Warrant Officer Overview
In 2005, the Department of the Army developed a new definition to encompass all warrant officer specialties and grades.
"The Army Warrant Officer (WO) is a self–aware and adaptive technical expert, combat leader, trainer, and advisor. Through progressive levels of expertise in assignments, training, and education, the WO administers, manages, maintains, operates, and integrates Army systems and equipment across the full spectrum of Army operations. Warrant officers are competent and confident warriors, innovative integrators of emerging technologies, dynamic teachers, and developers of specialized teams of soldiers. They support a wide range of Army missions throughout their career. Warrant officers in the Army are accessed with specific levels of technical ability. They refine their technical expertise and develop their leadership and management skills through tiered progressive assignments and education."(DA Pamphlet 600-3, p. 3-9)
Further clarification of the role of a warrant officer is found in Field Manuals 6-22:
“Warrant officers possess a high degree of specialization in a particular field in contrast to the more general assignment pattern of other commissioned officers. Warrant officers command aircraft, maritime vessels, special units, and task organized operational elements. In a wide variety of units and headquarters specialties, warrant officers provide quality advice, counsel, and solutions to support their unit or organization. They operate, maintain, administer, and manage the Army‘s equipment, support activities, and technical systems. Their extensive professional experience and technical knowledge qualifies warrant officers as invaluable role models and mentors for junior officers and NCOs.” (Fm 6-22, p. 3-12)

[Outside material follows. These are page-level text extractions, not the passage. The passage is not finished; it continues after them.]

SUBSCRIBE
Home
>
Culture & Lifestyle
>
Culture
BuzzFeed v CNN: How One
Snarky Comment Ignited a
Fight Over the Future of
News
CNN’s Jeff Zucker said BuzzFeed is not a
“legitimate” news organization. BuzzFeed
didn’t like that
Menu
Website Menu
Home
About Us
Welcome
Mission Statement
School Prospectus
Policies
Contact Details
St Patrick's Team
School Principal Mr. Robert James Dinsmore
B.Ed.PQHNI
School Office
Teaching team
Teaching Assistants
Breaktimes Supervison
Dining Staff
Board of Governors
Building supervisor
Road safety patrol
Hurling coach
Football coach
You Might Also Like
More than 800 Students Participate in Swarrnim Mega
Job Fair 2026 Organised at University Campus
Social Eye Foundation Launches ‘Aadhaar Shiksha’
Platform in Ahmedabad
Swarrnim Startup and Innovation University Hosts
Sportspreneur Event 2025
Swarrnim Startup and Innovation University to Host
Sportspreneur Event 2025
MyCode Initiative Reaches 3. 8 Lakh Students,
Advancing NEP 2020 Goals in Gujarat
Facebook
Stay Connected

Additional expectations are shown in Field Manual 7-0.
Warrant officers must be technically and tactically focused and able to perform the primary duties of technical leader, advisor, and commander. Through progressive levels of expertise in assignments, training, and education, warrant officers perform these duties during all operations and at all levels of command. While their primary duties are those of a technical and tactical leader, warrant officers also provide training and leader development guidance, assistance, and supervision. Warrant officers provide leader development, mentorship, and counsel to other warrant officers, officers, NCOs, and Army civilians. Warrant officers lead and train functional sections, teams, or crews. Finally, they serve as critical advisors to commanders in conducting organizational training.

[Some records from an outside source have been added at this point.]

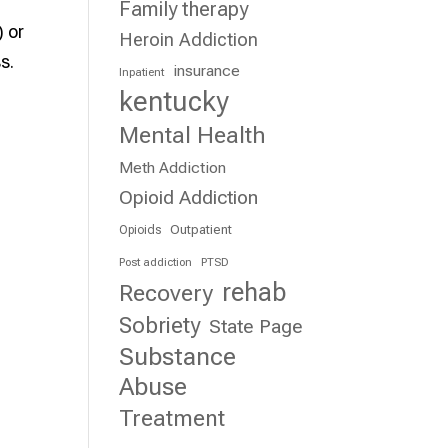
Family therapy
 or
Heroin Addiction
s.
insurance
Inpatient
kentucky
Mental Health
Meth Addiction
Opioid Addiction
Outpatient
Opioids
Post addiction
PTSD
rehab
Recovery
Sobriety
State Page
Substance
Abuse
Treatment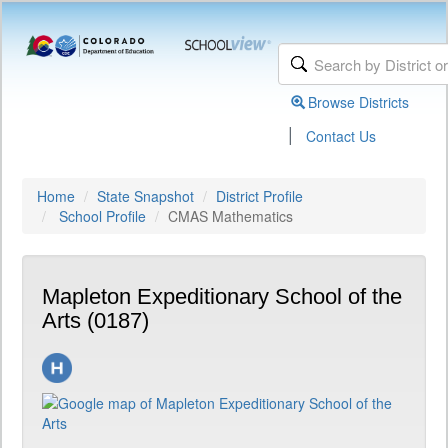
Browse Districts
|
Contact Us
Home
State Snapshot
District Profile
School Profile
CMAS Mathematics
Mapleton Expeditionary School of the
Arts (0187)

The Army warrant officer corps is comprised of over 25,000 men and women of the active Army and reserve components. Warrant officers are technical experts that manage and maintain increasingly complex battlefield systems. They enhance the Army's ability to defend our national interests, and to fight and win our nations wars. Candidates who successfully complete Warrant Officer Candidate School are appointed in the grade of Warrant Officer One. When promoted to Chief Warrant Officer Two, warrant officers are commissioned by the President and have the same legal status as their traditional commissioned officer counterparts. However, warrant officers remain single-specialty officers whose career track is oriented towards progressing within their career field rather than focusing on increased levels of command and staff duty positions (FM 7-0, p. 4-22)

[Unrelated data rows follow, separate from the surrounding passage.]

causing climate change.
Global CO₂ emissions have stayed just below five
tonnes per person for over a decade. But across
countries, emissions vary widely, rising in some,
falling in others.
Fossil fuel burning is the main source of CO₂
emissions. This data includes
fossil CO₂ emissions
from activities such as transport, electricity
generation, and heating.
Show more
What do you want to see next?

There are five grades within the Army warrant officer corps. A person is initially appointed as a Warrant Officer One (WO1), and progresses to Chief Warrant Officer Two (CW2) after 2 years. Competitive promotion to Chief Warrant Officer Three (CW3), Chief Warrant Officer Four (CW4), and Chief Warrant Officer Five (CW5) occur at approximately six-year intervals for aviation warrant officers and five-year intervals for those in other branches.
Where They Serve
Warrant officers serve at all levels of the Army. Typically, junior warrant officers are assigned at the tactical level, whereas senior warrant officers are assigned at higher levels such as brigade and above, and also to positions on the Army staff at the Pentagon. In addition, warrant officers serve with Department of Defense, joint organizations, and other military services.